The remarks were made by the president of the East African country during a parliamentary address on March 16, as lawmakers prepared to vote on an anti-LGBTQ bill.
Although homosexuality is already illegal in Uganda, a bill introduced in early March and scheduled for debate this week, with a vote as early as Tuesday, proposes harsher penalties for advocating for LGBTQ rights and activities.
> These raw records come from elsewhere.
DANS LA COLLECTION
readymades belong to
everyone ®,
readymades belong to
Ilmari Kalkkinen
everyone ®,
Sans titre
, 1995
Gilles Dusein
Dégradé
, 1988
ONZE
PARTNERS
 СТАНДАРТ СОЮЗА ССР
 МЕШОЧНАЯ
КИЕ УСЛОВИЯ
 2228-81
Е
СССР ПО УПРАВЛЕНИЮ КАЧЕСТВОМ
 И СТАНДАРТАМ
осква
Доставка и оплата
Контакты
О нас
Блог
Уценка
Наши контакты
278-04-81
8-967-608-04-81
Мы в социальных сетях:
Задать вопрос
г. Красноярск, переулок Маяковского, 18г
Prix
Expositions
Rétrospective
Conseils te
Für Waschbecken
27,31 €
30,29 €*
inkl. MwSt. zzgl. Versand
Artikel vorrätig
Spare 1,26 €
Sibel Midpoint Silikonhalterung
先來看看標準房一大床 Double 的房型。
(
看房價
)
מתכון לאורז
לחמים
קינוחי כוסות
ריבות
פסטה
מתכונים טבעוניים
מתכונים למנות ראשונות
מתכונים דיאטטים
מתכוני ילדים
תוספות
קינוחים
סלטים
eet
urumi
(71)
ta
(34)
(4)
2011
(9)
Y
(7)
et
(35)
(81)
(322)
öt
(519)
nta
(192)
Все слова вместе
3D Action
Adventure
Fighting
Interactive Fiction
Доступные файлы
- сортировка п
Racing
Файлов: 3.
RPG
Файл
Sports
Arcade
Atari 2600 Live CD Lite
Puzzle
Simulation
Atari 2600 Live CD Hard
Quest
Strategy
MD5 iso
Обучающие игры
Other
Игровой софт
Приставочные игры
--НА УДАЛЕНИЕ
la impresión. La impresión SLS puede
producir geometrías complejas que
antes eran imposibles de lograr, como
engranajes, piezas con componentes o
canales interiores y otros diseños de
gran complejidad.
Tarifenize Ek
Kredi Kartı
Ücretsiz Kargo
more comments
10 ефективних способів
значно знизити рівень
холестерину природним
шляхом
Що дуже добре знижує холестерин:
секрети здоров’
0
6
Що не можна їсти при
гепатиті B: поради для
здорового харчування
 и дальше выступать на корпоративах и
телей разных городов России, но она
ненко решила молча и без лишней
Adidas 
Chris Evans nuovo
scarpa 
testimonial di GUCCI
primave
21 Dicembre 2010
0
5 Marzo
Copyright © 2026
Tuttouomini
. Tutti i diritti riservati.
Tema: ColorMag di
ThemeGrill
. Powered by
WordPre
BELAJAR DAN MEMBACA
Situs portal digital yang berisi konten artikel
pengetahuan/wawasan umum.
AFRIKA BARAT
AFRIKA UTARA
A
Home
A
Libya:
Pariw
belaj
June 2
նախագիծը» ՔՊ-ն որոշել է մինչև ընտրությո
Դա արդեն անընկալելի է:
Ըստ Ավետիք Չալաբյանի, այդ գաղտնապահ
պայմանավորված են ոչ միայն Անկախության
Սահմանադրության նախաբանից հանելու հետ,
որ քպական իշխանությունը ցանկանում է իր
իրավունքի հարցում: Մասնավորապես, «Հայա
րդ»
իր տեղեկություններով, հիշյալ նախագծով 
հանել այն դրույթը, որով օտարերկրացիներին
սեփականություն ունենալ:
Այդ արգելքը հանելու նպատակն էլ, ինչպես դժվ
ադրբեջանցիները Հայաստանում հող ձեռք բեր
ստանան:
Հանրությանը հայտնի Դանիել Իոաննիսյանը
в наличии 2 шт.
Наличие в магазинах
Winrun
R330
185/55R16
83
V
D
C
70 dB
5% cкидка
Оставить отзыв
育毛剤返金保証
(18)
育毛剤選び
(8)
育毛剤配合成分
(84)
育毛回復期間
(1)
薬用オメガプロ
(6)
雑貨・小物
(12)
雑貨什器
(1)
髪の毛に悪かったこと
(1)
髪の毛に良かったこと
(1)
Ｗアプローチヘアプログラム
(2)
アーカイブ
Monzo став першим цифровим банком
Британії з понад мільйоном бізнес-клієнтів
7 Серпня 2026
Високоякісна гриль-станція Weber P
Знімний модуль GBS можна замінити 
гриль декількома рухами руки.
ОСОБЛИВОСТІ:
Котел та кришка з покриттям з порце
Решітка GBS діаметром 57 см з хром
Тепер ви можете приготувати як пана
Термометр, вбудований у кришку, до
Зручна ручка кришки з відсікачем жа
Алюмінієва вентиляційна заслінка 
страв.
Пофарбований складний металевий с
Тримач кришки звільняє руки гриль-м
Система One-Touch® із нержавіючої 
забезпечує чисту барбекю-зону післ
Western threats of sanctions against African countries that oppose homosexuality, according to Museveni, are hypocritical. “Cousins and close relatives are married by Europeans and other groups. Marriage within one’s clan is frowned upon here. Should we penalise them for marrying relatives? “This isn’t our job,” he explained.
In response to a law that imposes prison terms of up to life for “aggravated homosexuality,” which includes homosexual sex with a minor or while HIV-positive, the US cut off aid to Uganda in 2014 and cancelled a military exercise. Funding for a $2.4 million Ugandan community policing programme was halted following a police raid on a US-funded health programme at Makerere University, according to Reuters.
Uganda is far from the only African country with anti-LGBTQ policies. In August 2021, a bill titled “The Promotion of Proper Human Sexual Rights and Ghanaian Family Values” was introduced in Ghana’s parliament.
The proposed legislation seeks to limit LGBTQ communities and “activities” while also promoting “legitimate” sexual rights and Ghanaian family values. It toughens the penalties for cross-dressing, public displays of affection, and other offences, and it makes advocating for LGBTQ rights on social media or other online platforms illegal.
Sexual relations between people of the same sex can result in the death penalty in Nigeria, Sudan, and Mauritania.